IBC that was passed in May 2016 replaced three existing laws on insolvency and bankruptcy.
Mumbai: Insolvency and Bankruptcy Code 2016 is a law that was implemented through an act of Parliament. IBC got Presidential assent in May 2016 and was put into effect after that. Certain provisions of the act were imposed in August in the same year.
Of late, the IBC has been in news as the issue of how to tackle $150 billion bad loans has taken a centre point in the what-to-do-list of India's financial sector, particularly the ailing banking sector. Here are key facts that you should know as to how and for who a proceeding under IBC is initiated.

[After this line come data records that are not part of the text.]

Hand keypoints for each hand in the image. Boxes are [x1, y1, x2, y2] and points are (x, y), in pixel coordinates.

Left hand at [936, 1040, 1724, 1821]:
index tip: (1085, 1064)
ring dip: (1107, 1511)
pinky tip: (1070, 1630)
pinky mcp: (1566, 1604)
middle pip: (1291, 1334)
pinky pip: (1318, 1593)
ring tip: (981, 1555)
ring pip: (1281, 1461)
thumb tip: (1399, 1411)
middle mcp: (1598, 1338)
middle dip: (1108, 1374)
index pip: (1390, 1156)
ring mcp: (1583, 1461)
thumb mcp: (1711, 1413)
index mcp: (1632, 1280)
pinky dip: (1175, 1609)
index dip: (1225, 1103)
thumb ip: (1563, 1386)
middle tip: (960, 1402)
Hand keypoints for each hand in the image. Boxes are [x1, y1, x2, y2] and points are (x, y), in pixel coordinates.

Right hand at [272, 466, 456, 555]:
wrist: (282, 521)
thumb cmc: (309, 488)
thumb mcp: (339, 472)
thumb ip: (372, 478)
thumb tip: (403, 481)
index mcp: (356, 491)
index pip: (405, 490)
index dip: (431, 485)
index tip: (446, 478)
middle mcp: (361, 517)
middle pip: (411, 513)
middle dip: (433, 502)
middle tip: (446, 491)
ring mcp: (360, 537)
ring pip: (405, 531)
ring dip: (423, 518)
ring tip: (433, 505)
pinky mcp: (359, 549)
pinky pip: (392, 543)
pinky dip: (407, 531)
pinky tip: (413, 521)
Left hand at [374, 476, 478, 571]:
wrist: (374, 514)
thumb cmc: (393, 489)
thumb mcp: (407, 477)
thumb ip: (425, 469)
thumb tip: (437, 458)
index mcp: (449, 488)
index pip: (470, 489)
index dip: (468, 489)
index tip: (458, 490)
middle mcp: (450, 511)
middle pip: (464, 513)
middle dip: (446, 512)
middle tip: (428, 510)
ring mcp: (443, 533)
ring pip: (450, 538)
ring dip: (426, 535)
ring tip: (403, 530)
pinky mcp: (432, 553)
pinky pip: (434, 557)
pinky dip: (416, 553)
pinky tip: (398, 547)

-- The Code highlights insolvency processes for individuals, companies and partnership firms. It may be noted that, under IBC debtor and creditor both can start 'recovery' proceedings against each other.
-- Companies have to complete the entire insolvency exercise within 180 days under IBC. The deadline may be extended if the creditors do not raise objections on the extension.
-- For smaller companies including startups with an annual turnover of Rs 1 crore the whole exercise of insolvency must be completed in 90 days and the deadline can be extended by 45 days.
-- Insolvency and Bankruptcy Board of India has been appointed as a regulator and it can oversee these proceedings. IBBI has 10 members; from Finance Ministry and Law Ministry the Reserve Bank of India.
-- IBC permits hiring services of licensed professionals who have total control over assets of debtor while the proceedings are going on at a tribunal.
-- Two tribunals have been authorised to resolve insolvency issues and pronounce their judgement on them. One is National Company Law Tribunal for companies and the other Debt Recovery Tribunal for individuals.